Setiap orang ketika melakukan aktivitas menulis dijalankan pada kondisi yang nyaman. Meski tidak semua demikian. Saya sendiri ketika menulis terkadang saya lakukan ketika menunggu istri, teman, atau ketika duduk santai sambil menikmati sebatang rokok. Sampai detik ini, inilah dari sekian kondisi yang memang nyaman bagi saya, meski sebenarnya istri saya sudah geram ketika saya menghisap batang sigaret.
Sekali lagi, semua orang ketika menulis tidak serta merta pada kondisi yang nyaman. Ada yang menulis ketika sedang mengeluarkan unek-uneknya. Hal ini dilakukan supaya pikiran merasa plong. Ada yang menulis dengan memanfaatkan waktu sedikit demi sedikit dengan adanya waktu luang, biasanya dengan sedikit waktu itu hanya dapat menulis satu atau dua paragraf. Akan tetapi jika dilakukan dengan frekuensi beberapa kali, akan menjadi satu artikel yang menarik. Dan masih banyak berbagai ragam kondisi yang bisa dilakukan untuk menulis.
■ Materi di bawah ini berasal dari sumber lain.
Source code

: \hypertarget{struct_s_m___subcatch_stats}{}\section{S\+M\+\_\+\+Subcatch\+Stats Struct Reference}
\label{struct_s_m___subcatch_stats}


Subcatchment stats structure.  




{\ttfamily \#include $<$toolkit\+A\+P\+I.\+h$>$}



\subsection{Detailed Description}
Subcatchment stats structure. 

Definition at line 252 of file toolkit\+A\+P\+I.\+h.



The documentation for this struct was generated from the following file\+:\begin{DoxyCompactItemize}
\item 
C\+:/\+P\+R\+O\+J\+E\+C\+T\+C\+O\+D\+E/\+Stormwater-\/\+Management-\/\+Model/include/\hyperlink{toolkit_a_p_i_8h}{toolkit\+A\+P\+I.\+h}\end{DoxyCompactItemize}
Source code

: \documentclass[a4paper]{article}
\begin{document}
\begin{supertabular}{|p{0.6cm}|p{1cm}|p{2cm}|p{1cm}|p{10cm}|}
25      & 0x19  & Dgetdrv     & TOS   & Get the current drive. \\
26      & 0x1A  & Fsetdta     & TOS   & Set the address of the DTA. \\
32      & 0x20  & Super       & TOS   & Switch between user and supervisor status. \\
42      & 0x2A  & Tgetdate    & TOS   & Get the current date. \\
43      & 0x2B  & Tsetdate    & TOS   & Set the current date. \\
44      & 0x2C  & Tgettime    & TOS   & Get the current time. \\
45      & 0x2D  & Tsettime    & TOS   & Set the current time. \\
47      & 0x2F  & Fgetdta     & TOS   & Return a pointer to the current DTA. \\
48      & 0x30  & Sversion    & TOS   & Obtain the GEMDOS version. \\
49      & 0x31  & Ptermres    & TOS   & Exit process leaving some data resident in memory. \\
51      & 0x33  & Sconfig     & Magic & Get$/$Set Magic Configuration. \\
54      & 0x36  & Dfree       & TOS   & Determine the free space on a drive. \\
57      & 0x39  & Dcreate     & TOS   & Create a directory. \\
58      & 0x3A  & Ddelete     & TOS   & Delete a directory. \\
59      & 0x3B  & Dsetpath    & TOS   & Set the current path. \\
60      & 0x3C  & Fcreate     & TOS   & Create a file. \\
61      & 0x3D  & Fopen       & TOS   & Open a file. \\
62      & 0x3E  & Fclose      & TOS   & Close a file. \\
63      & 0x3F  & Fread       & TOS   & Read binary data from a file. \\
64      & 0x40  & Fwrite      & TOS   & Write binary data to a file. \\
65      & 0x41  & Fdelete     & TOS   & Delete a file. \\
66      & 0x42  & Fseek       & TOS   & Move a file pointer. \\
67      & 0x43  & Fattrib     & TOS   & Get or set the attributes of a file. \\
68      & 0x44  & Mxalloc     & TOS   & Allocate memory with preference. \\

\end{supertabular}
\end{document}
Kondisi menulis memang tidak harus menunggu nyaman, andaikata menunggu nyaman dan kenyamanan itu tidak hadir, maka mustahil akan terwujud sebuah tulisan. Kondisi nyaman itu tidak ditunggu, tapi diciptakan.
Selain nyaman mungkin dalih tentang kesibukan, hal ini menjadi sesuatu yang sering digunakan oleh orang-orang yang ingin menulis, tapi hanya sebatas keinginan belaka. Jika ditanya siapa sih yang tidak sibuk? Jawabannya saya kira tidak ada. Semua orang pasti sibuk, menganggurpun saya kira juga sibuk, sibuk apa? Ya sibuk menganggur.
Menurut saya kunci utama adalah pada memanajemen. Bagaimana memanajemen kenyamanan dan memanajemen kesibukan. Narasi ini senada dengan apa yang dituliskan oleh Pak Emcho, sapaan akrab M. Khoiri. Penulis prolifik asal Surabaya dan sekaligus dosen UNESA Surabaya.
Dia menuliskan di dalam bukunya SOS–Sapa Ora Sibuk–(Unesa University Press:2015) bahwa, Yang membedakan Anda dengan orang lain adalah bagaimana Anda menerapkan manajemen kesibukan, yakni bagaimana menyikapi dan mengelola kesibukan itu sendiri (h. 7). Ya, saya kira apa yang dituliskan oleh Pak Emcho di atas menemukan titik relevansinya tentang bagaimana mengelola kesibukan dengan optimal.
Selanjutnya masih menurut Pak Emcho, jika Anda menyikapi–kesibukan–dengan cerdas dan bijaksana, Anda akan bisa membagi waktu dengan baik dan memilah-memilih mana yang penting dan genting dan mana yang tidak penting dan tidak genting. Sebaliknya jika Anda ceroboh mengelola diri dalam menghadapi kesibukan, Anda akan larut dan hilang di dalamnya (h. 7).
Saya meyakini apa yang disampaikan oleh Pak Emcho adalah sesuatu yang perlu direnungi secara mendalam. Begitu banyak waktu yang terbuang sia-sia untuk pelbagai hal yang kurang berfaedah, sehingga kesempatan untuk melakukan yang lebih produktif hilang tertelan waktu.
Pada kondisi inilah, saya kira penting untuk menyikapi dalam menghadirkan sebuah kenyamanan dalam menulis, pun bagaimana kita memanfaatkan waktu sekecil apapun untuk melakukan perkara-perkara yang bermanfaat, termasuk dalam aspek ini adalah menulis.